Tommaso Coletti

Personal information
- Date of birth: 9 May 1984 (age 41)
- Place of birth: Canosa di Puglia, Italy
- Height: 1.80 m (5 ft 11 in)
- Position(s): Midfielder

Team information
- Current team: Calcio Foggia 1920 (head coach)

Youth career
- Bari

Senior career*
- Years: Team / Apps / (Gls)
- 2004–2005: Lavello / 29 / (1)
- 2005–2007: Martina Franca / 52 / (1)
- 2007–2009: Foggia / 47 / (4)
- 2009–2010: Pescara / 43 / (4)
- 2010–2011: Cosenza / 13 / (0)
- 2011: Andria BAT / 13 / (1)
- 2011: Foggia / 3 / (0)
- 2012: Pergocrema / 13 / (0)
- 2012–2013: Teramo / 31 / (6)
- 2013–2014: Brescia / 30 / (2)
- 2014–2015: Matera / 38 / (3)
- 2015–2018: Foggia / 77 / (4)
- 2018–2019: Triestina / 50 / (3)
- 2019–2020: Cerignola / 24 / (0)
- 2021: Di Benedetto Trinitapoli
- 2021–: Bisceglie / 9 / (1)

Managerial career
- 2024-: Calcio Foggia 1920

= Tommaso Coletti =

Italian football manager

Tommaso Coletti (born 9 May 1984) is an Italian football manager of Italian Serie C/C club Calcio Foggia 1920 and former football player as central midfielder.

==Club career==
Born in Canosa di Puglia, Coletti spent the vast majority of his career playing for Serie C1 clubs, before signing with Serie C2 side Teramo in August 2012. After being an important midfield unit for Teramo he moved to Serie B side Brescia in the following year.

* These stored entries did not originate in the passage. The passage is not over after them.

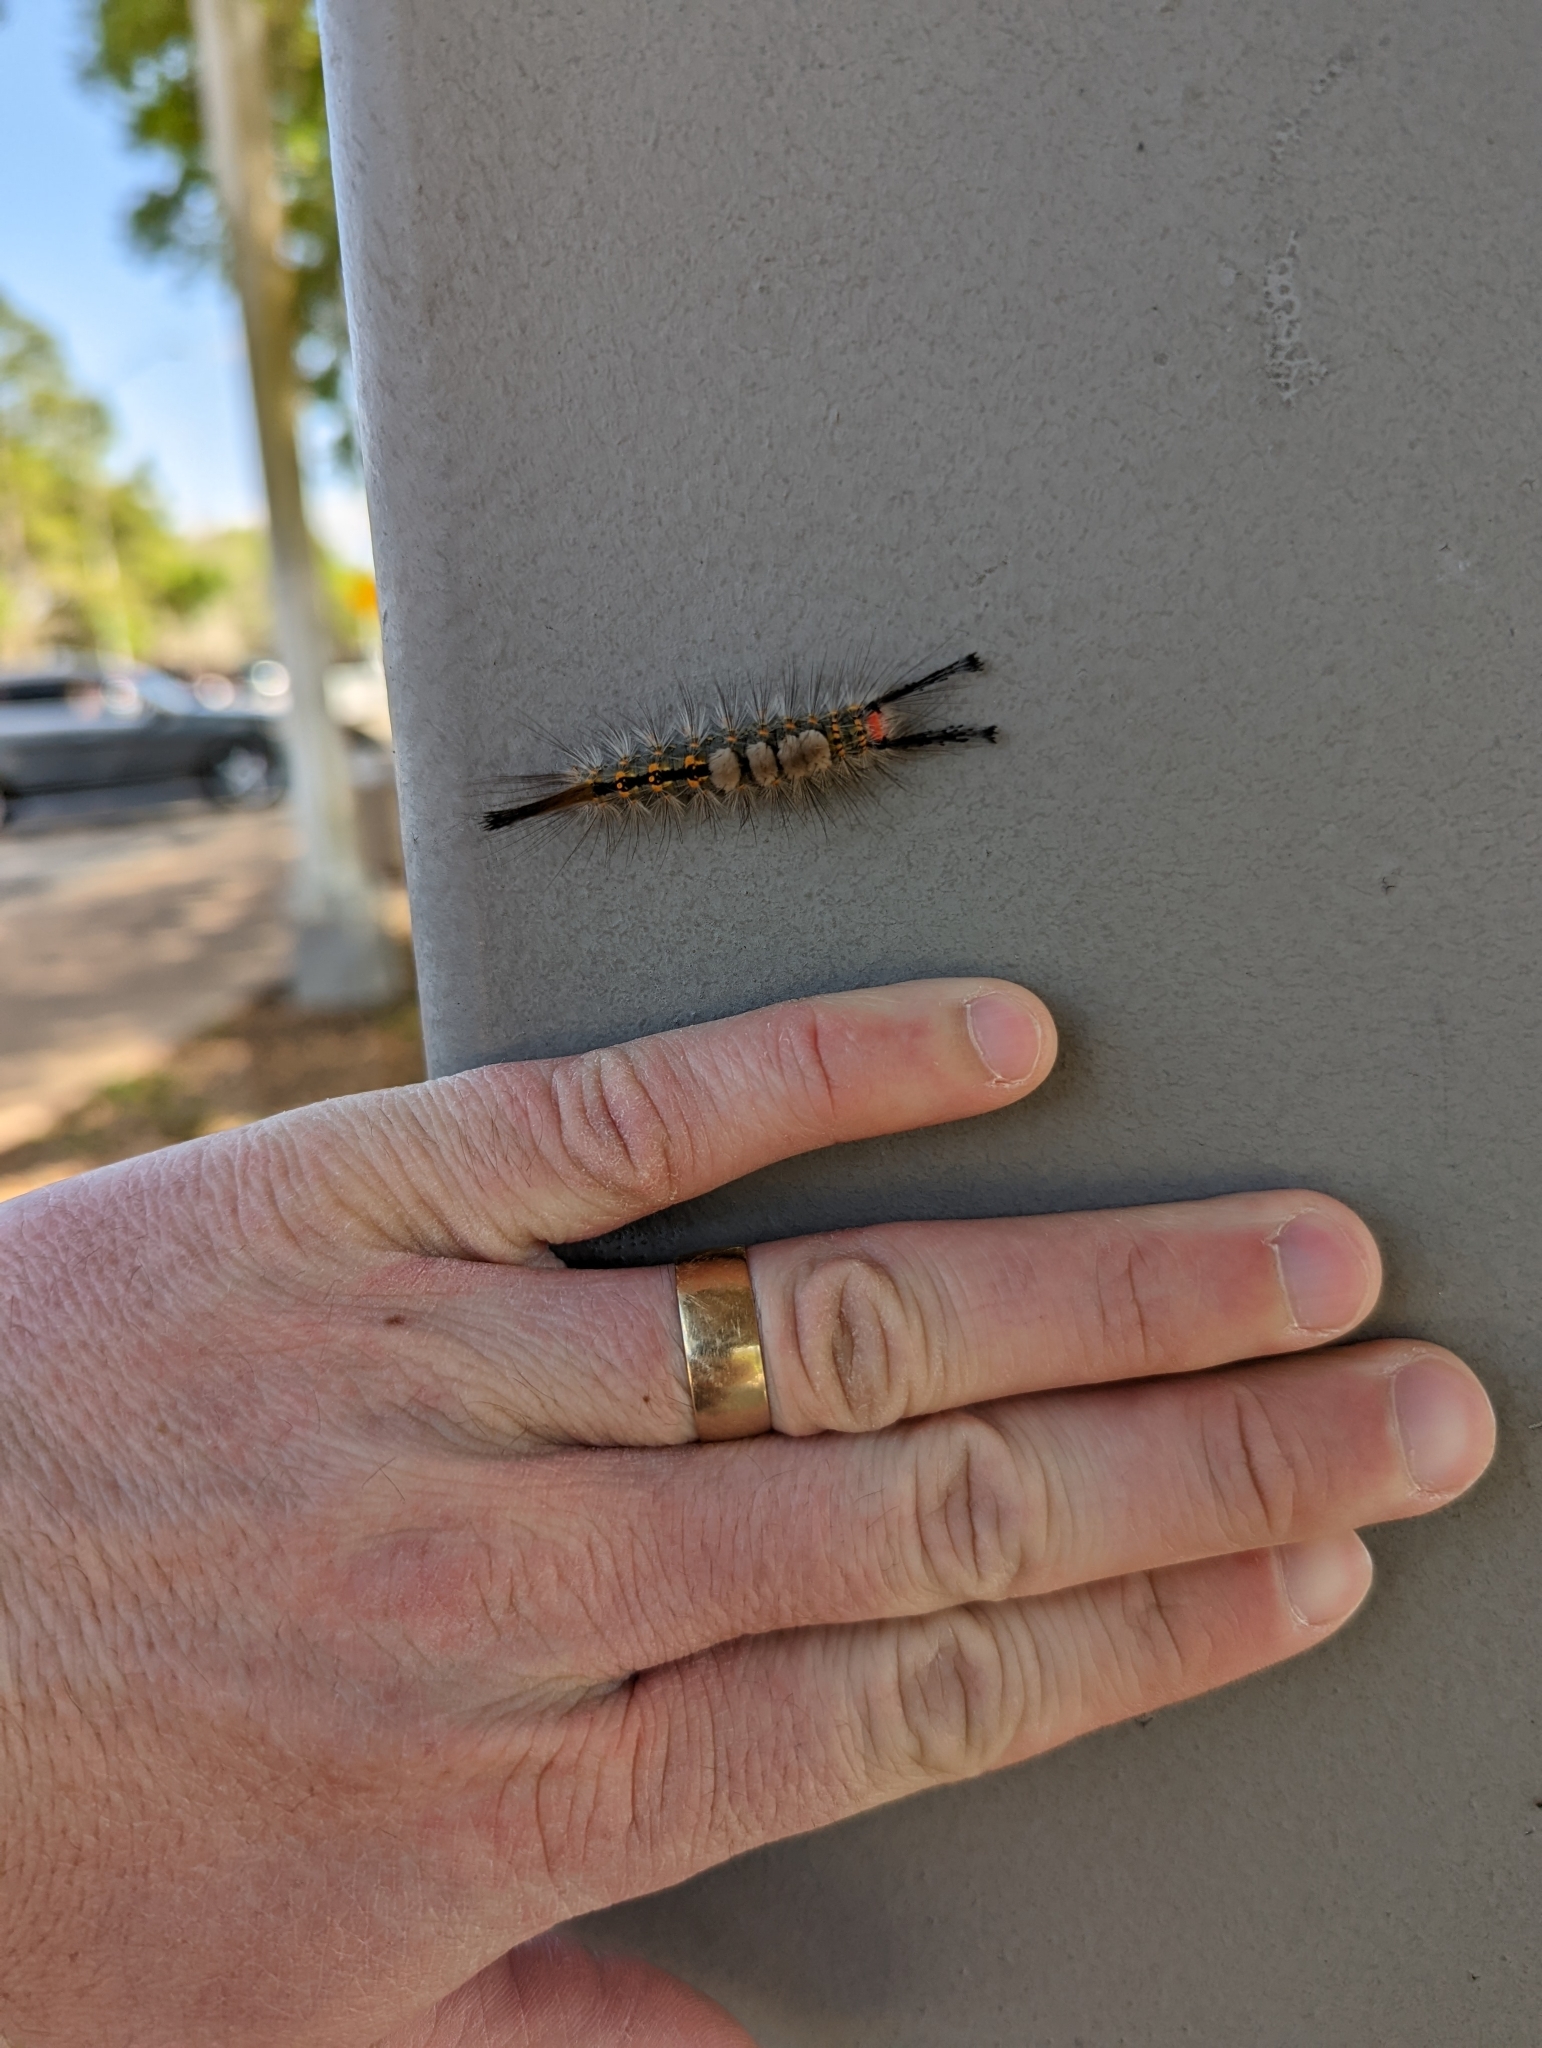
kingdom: Animalia
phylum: Arthropoda
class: Insecta
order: Lepidoptera
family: Erebidae
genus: Orgyia
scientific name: Orgyia detrita
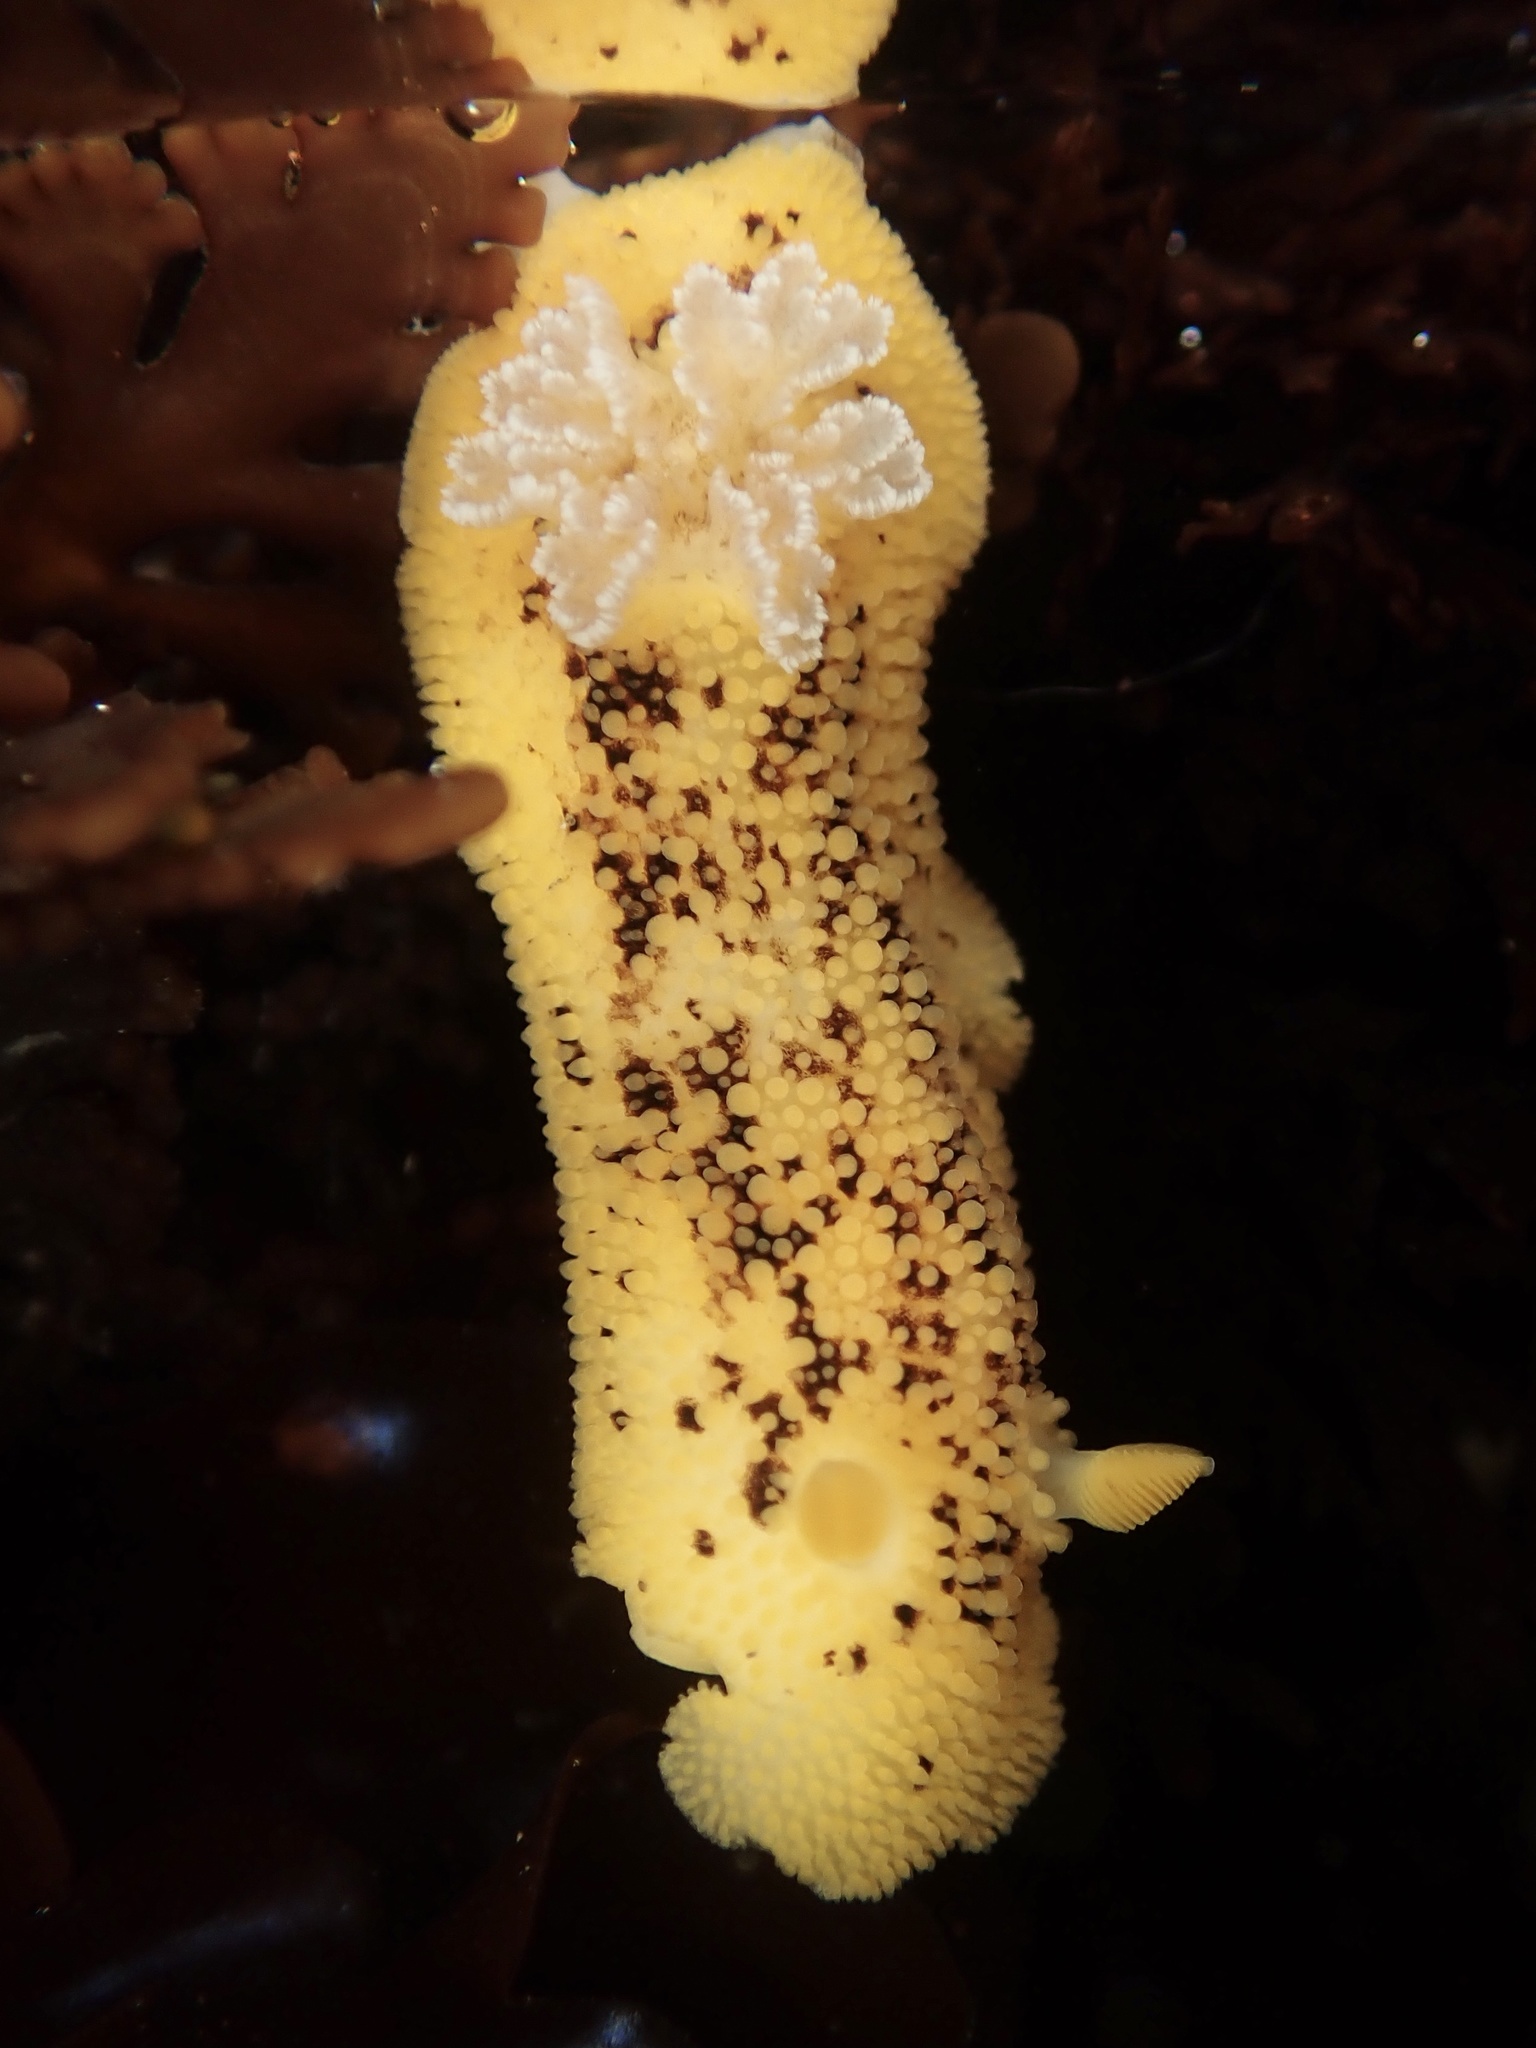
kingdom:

On 7 September Coletti made his division debut, starting in a 1–1 home draw against Novara; his first goal came on 12 October, netting his side's last of a 2–2 draw at Spezia.

On 27 June 2015, he was signed by Foggia for free.

On 25 August 2019, he joined Serie D club Cerignola. On 24 August 2021, he moved to Bisceglie.